Deindustrializzazione dell’occidente, si apre una questione occidente, sono i blue collars, cioè gli operai che soffrono,
non c’è più bisogno di loro perché le produzioni si spostano verso l’Oriente (es. produzione dell’acciaio che da
Pittsburgh si sposta a Chongqing in Cina), per un Paese che emerge un altro inizia a perdere, è la crisi del ceto medio,
persone che venivano da una situazione di relativa prosperità, la prosperità di una classe che se l’era guadagnata
negli 50, 60, con la prima occupazione industriale, viene meno anche la forte identità di quella classe che aveva
contribuito allo sviluppo.

Populismo, neoprotezionismo, sovranismo, rancore


Lo Stato non può salvare tutte le imprese che si trovano in difficoltà, questa nuova situazione di crisi genera rancore,
porta a rivolgersi verso nuove soluzioni protezioniste, sovraniste, di chiusura, questo significa anche tagliare i
rapporti internazionali. E questo sicuramente non porterebbe ad un nuovo sviluppo economico, è l’integrazione che
porta alla prosperità.

L’unica esperienza di protezionismo esasperato si ha negli anni 30-40, gli anni della Seconda guerra mondiale, e
rappresentò un momento di drammatico impoverimento.
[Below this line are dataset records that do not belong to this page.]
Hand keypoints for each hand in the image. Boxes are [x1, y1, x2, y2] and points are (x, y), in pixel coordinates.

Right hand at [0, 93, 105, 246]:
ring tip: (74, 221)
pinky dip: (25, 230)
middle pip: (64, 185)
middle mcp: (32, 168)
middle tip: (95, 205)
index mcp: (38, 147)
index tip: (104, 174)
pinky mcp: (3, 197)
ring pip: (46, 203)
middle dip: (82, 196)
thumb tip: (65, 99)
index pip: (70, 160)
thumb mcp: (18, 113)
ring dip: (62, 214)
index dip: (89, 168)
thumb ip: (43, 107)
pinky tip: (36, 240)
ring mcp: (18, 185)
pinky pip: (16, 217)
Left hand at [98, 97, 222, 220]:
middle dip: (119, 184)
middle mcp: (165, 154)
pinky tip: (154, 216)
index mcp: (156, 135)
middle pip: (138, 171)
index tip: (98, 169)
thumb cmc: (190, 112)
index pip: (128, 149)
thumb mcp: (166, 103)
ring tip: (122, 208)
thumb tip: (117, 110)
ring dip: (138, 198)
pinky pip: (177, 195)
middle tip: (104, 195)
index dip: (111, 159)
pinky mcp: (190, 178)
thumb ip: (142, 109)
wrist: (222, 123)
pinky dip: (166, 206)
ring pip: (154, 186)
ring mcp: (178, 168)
Queste nuovi orientamenti derivano da motivazioni economico sociali, dalle difficoltà delle persone, impoverimento
dovuto alla decrescita economica, una società in difficoltà.

Il Covid: globalizzazione finita?


La pandemia ha generato una situazione di crisi, di nuove chiusure, si deve pensare ad un sistema economico
diverso. Il sistema economico deve incorporare al suo interno anche le misure per fronteggiare una pandemia.